-- What is being asked --
Reproduce the listing in its entirety. Do not reproduce the pictures.

-- Provided records --
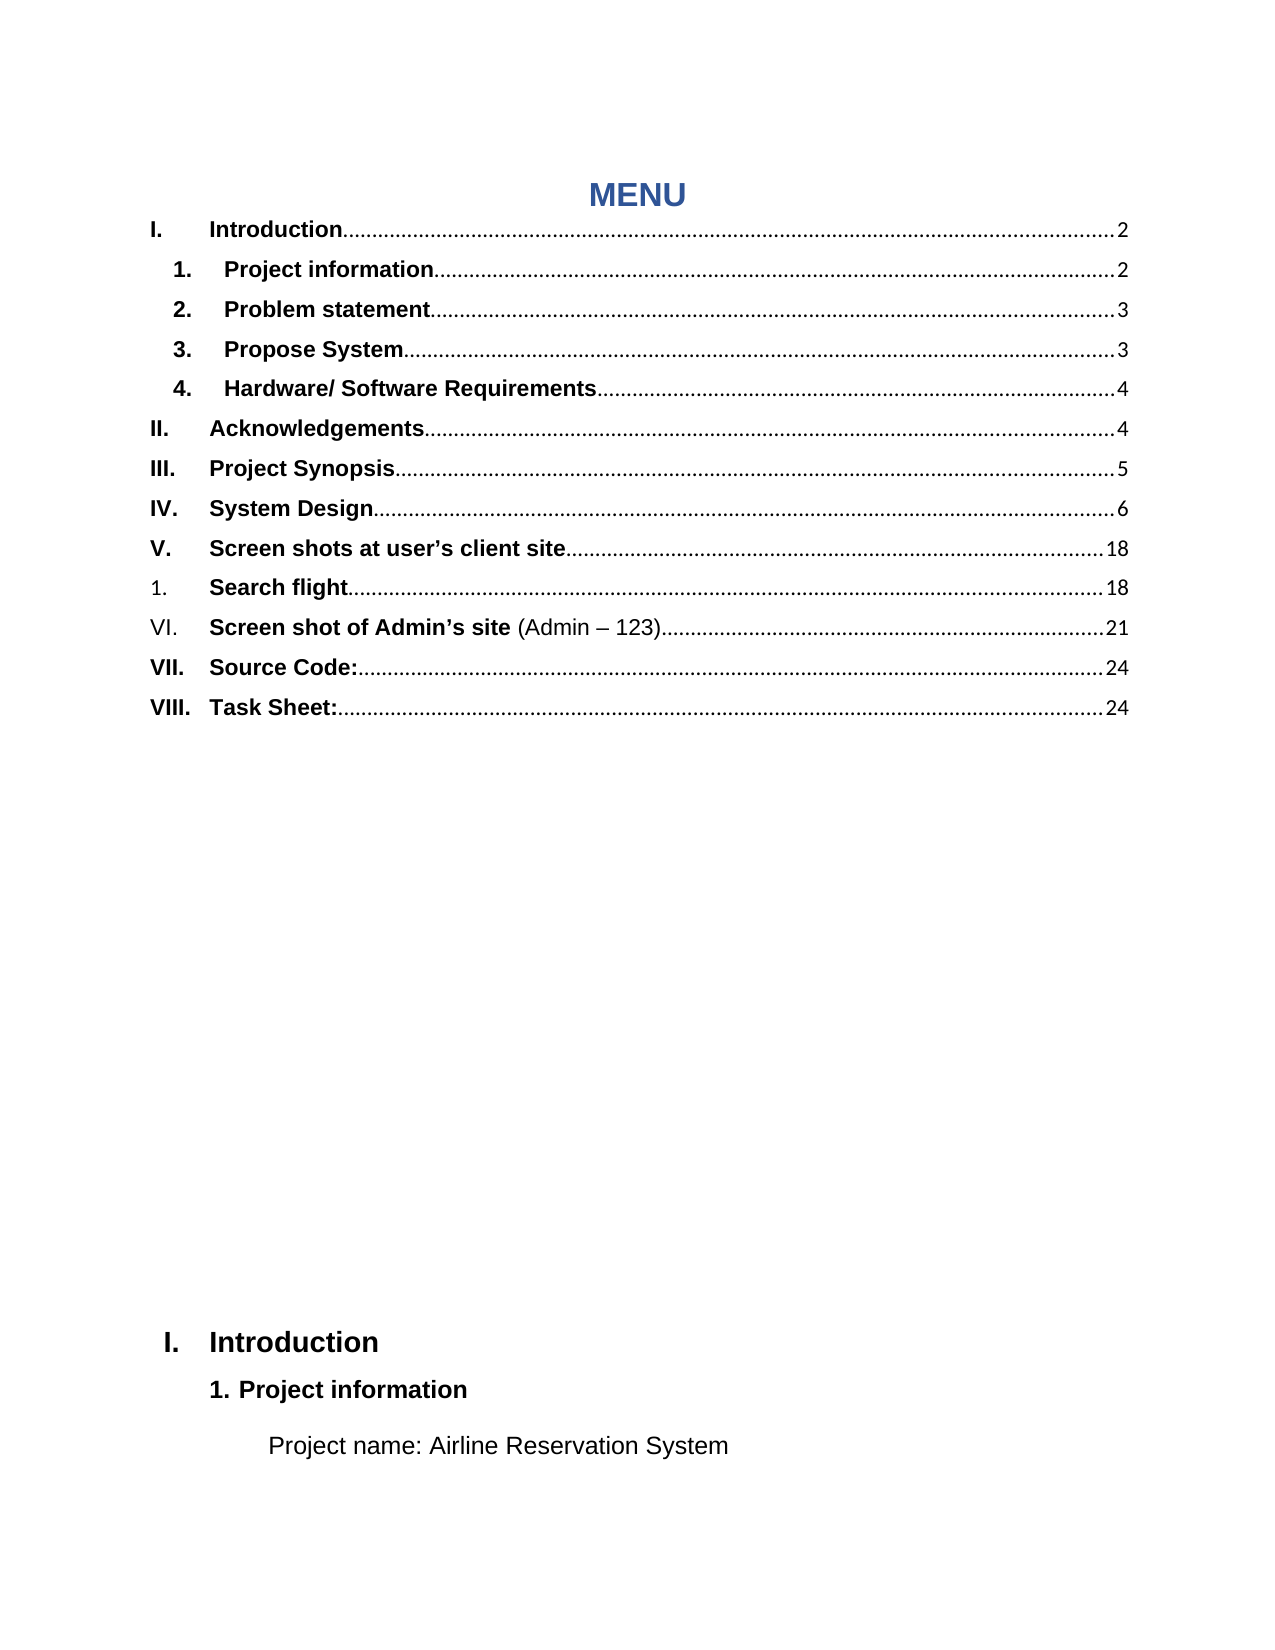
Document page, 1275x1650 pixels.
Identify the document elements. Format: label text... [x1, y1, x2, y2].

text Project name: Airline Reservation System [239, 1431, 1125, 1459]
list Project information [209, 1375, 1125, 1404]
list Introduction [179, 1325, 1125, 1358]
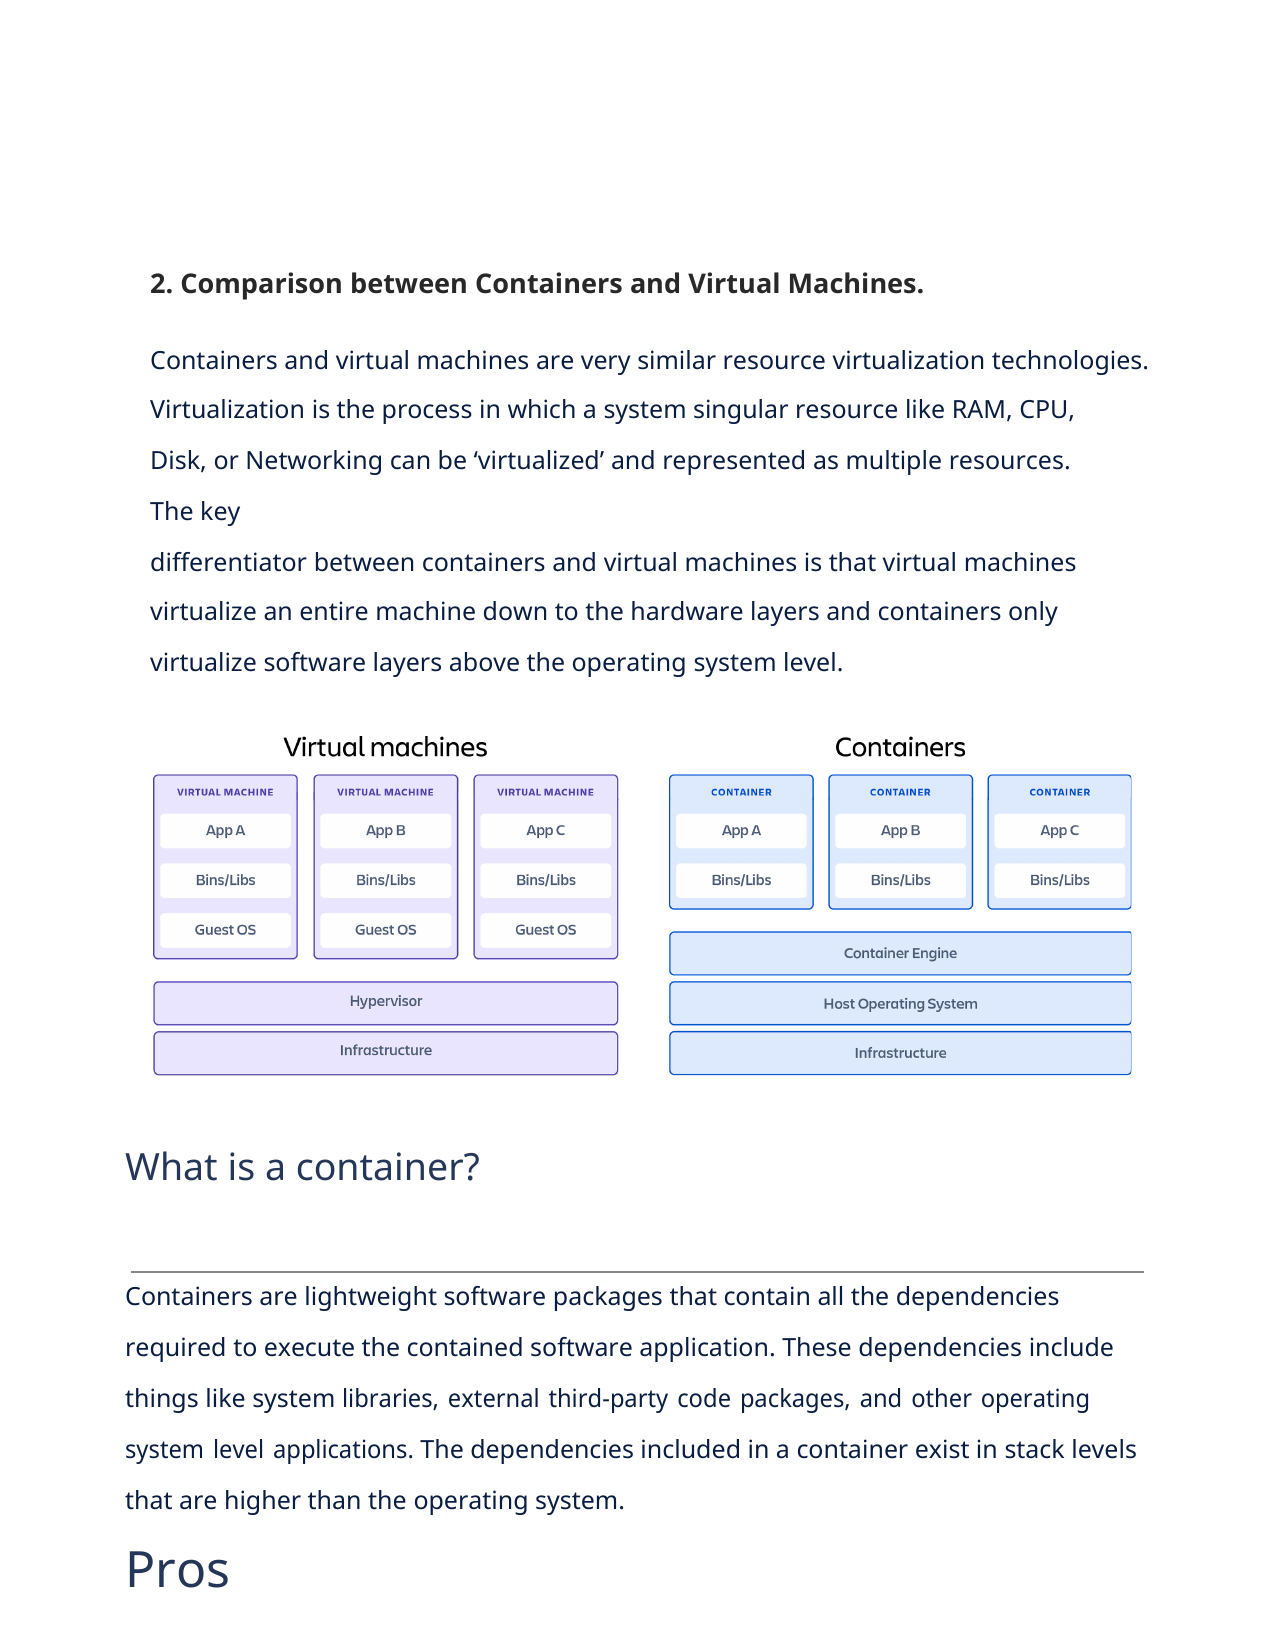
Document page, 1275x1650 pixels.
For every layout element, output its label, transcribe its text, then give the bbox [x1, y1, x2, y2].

-- Exercise answer --
Document page, 1275x1650 pixels.
Identify the document elements. Format: label text... [x1, y1, x2, y2].

text Project name: Airline Reservation System [239, 1431, 1125, 1459]
list Project information [209, 1375, 1125, 1404]
list Introduction [179, 1325, 1125, 1358]
Document page, 1275x1650 pixels.
For every layout element, output its label, transcribe its text, then give the bbox [x1, y1, x2, y2].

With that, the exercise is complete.